§ About this exercise
Take each line in the entries below that holds "will" and show it.

Collected data
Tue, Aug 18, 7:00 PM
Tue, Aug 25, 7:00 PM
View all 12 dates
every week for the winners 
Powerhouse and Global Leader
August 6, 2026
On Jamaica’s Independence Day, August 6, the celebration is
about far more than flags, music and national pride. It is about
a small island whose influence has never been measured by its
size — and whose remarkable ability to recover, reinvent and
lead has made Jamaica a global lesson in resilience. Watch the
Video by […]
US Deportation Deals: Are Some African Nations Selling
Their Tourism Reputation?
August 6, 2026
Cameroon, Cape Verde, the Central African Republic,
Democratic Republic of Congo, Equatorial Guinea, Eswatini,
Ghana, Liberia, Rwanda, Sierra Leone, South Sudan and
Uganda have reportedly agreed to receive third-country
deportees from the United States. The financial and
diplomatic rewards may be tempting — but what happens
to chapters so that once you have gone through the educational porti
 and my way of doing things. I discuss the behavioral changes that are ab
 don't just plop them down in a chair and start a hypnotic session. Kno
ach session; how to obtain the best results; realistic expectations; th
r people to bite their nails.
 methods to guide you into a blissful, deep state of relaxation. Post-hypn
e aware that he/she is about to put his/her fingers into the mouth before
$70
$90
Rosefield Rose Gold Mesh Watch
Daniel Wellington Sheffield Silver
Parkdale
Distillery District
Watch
* * *
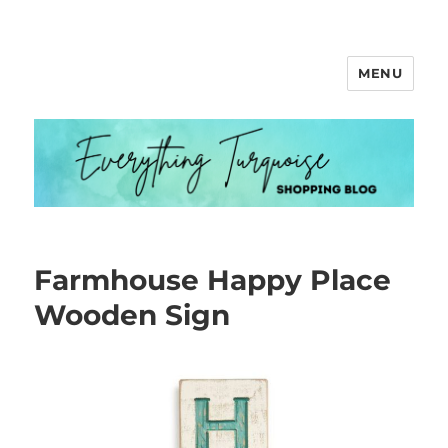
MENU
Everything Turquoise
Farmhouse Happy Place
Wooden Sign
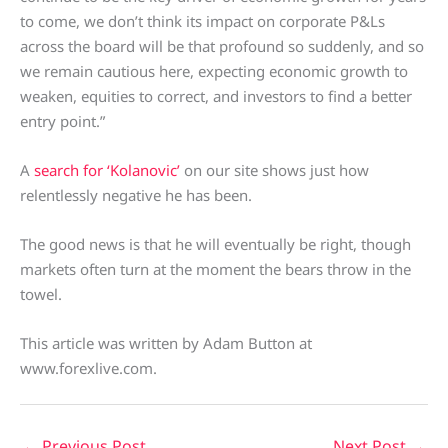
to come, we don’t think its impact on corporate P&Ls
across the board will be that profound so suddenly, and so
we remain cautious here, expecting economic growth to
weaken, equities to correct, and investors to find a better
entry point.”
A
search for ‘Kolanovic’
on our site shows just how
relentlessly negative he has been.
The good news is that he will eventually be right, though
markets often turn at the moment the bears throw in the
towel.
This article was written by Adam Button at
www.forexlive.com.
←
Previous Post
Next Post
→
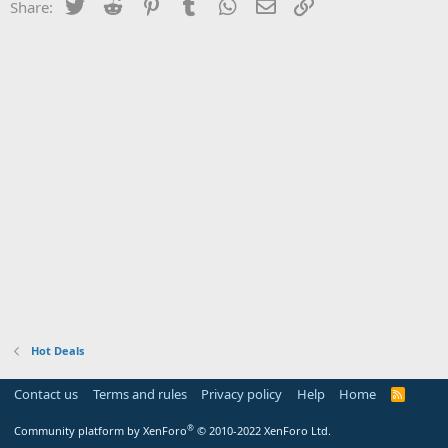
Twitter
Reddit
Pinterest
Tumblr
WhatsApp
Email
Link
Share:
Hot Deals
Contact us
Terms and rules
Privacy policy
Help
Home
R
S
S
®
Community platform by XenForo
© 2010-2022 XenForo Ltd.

§ Final answer
across the board will be that profound so suddenly, and so
The good news is that he will eventually be right, though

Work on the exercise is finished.